Task objective
Wherever the word "File" shows up in the data, report the line it sits in.

Source texts of formatted documents
========================

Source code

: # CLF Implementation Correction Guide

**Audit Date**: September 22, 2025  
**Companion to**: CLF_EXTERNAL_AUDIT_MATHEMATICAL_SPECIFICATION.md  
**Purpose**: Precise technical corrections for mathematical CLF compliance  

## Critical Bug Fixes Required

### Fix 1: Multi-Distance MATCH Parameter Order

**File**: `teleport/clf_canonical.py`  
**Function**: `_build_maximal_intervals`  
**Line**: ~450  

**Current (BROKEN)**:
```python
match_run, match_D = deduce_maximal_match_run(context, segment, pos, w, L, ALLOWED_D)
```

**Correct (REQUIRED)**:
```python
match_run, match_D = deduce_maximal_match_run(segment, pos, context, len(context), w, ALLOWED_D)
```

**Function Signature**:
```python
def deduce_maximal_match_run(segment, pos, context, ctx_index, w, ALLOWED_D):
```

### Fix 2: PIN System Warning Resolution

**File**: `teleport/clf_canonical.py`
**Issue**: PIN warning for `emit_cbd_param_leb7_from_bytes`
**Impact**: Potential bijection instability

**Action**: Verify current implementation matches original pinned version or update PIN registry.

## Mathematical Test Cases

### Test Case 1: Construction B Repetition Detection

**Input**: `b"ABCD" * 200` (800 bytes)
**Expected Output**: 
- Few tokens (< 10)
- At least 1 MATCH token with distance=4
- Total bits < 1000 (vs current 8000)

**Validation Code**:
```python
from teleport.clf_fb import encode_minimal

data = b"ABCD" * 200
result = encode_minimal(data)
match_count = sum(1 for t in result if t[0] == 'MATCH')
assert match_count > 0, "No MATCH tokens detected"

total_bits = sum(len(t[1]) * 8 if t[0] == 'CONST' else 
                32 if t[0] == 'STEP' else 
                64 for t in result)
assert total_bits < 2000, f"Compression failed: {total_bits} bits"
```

========================

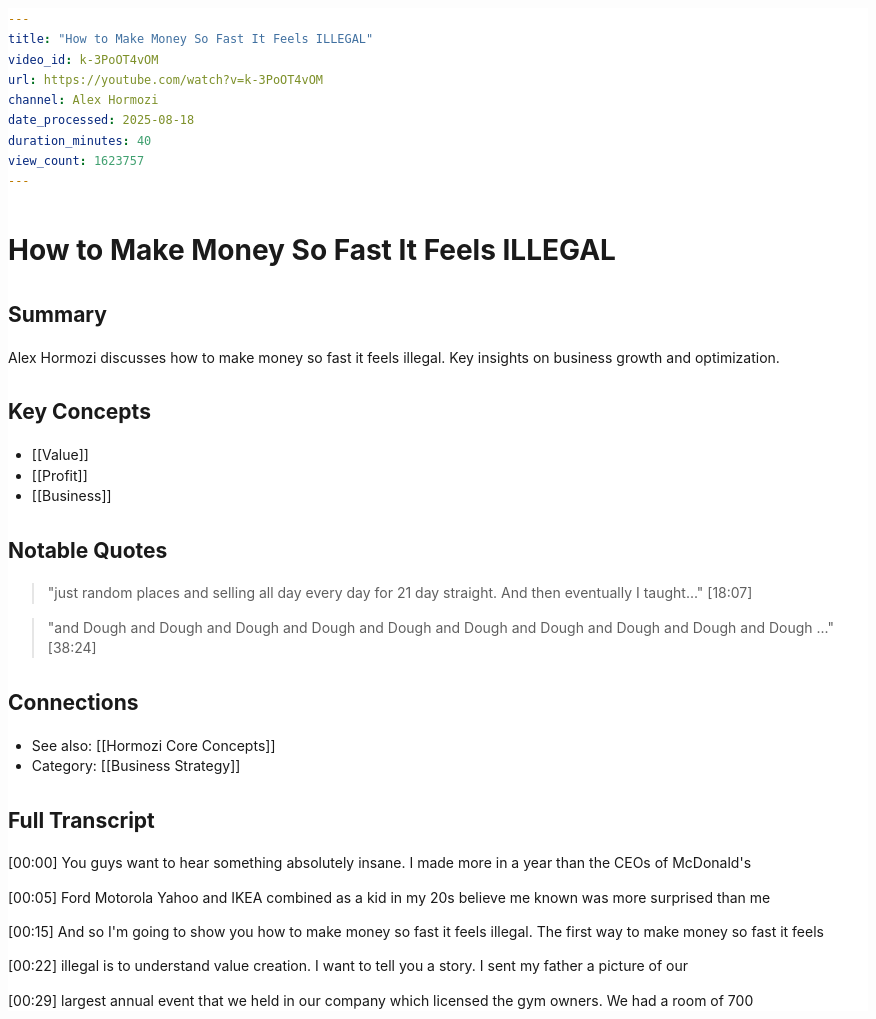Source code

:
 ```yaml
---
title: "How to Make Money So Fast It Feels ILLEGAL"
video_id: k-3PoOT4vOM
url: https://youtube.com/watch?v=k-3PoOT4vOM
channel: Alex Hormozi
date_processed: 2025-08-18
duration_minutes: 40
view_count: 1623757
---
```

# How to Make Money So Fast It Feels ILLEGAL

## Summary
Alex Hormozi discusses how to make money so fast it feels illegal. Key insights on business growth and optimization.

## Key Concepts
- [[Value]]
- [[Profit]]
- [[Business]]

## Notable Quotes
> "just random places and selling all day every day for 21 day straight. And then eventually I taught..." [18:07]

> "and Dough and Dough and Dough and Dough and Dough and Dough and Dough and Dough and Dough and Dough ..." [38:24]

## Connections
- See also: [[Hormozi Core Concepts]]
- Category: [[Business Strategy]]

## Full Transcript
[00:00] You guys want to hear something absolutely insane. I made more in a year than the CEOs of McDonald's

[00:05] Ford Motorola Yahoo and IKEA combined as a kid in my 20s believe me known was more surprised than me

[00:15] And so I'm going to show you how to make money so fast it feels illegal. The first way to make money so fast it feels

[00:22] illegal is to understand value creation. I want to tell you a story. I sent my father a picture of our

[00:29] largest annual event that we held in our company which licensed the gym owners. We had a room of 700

========================

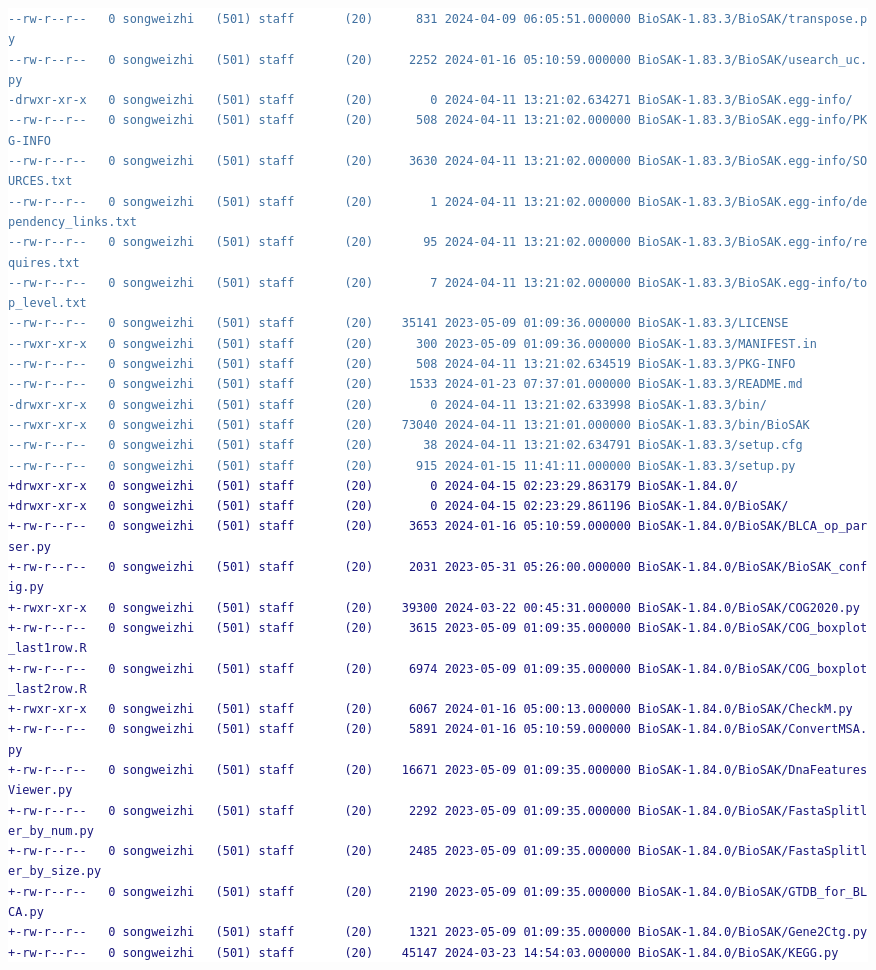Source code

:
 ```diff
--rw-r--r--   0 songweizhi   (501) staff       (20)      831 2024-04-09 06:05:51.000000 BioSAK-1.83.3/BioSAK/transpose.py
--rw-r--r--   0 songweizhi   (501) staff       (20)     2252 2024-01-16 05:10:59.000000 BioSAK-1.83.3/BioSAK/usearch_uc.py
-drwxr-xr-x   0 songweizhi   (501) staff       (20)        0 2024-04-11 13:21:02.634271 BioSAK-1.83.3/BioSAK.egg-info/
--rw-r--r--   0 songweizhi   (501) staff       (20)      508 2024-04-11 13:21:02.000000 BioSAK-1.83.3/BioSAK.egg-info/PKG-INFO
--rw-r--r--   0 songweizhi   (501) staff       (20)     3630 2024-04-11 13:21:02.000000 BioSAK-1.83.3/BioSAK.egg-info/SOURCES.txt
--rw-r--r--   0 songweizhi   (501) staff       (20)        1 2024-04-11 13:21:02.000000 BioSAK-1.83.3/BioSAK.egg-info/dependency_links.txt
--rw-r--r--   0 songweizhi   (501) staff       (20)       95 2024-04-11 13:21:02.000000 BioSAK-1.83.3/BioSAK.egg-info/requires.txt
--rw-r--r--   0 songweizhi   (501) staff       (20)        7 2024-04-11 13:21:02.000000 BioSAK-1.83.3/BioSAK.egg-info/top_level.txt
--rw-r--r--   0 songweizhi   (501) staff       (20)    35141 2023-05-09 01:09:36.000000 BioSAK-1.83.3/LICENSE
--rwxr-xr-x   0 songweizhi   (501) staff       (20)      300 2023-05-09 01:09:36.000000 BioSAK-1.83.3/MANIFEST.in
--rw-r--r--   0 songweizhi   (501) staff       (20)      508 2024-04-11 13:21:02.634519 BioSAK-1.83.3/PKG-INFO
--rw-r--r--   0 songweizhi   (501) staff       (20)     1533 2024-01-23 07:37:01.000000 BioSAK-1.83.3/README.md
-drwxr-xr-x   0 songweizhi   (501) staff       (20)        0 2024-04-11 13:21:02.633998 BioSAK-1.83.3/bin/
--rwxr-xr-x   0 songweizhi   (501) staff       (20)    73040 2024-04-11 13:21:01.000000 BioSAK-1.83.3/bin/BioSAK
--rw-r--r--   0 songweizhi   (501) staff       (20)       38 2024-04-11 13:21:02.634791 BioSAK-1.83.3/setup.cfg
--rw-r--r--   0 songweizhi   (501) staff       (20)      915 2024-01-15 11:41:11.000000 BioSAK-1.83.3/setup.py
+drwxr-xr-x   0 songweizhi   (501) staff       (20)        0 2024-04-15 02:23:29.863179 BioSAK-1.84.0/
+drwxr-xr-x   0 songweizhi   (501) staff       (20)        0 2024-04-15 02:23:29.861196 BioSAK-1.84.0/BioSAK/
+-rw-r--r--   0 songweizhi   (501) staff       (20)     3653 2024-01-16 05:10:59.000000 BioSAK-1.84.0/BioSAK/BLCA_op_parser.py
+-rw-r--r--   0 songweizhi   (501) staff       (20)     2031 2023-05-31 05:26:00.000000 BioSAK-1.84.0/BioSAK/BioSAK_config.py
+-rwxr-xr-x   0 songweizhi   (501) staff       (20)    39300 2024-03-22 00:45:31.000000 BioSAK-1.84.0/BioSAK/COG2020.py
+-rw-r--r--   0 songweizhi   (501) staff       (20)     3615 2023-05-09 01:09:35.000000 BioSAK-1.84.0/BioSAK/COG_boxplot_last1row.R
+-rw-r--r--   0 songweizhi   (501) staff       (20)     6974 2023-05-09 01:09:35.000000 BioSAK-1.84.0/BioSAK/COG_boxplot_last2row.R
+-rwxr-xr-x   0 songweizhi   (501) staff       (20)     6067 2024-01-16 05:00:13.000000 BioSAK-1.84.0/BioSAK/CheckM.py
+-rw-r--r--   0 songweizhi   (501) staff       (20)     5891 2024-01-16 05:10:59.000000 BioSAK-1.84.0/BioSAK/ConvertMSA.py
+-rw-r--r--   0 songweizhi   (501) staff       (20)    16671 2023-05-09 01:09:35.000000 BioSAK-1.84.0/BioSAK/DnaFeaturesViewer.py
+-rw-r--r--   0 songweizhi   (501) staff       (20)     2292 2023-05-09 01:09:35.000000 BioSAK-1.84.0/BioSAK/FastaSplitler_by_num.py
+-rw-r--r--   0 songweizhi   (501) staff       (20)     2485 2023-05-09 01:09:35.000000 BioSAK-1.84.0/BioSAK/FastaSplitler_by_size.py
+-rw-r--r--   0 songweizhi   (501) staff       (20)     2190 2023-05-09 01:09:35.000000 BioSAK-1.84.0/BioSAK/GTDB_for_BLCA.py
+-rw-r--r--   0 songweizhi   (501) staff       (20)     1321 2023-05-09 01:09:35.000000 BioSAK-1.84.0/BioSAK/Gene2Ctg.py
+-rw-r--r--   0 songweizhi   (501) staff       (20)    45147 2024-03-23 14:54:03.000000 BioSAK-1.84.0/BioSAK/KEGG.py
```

========================

Result
**File**: `teleport/clf_canonical.py`  
**File**: `teleport/clf_canonical.py`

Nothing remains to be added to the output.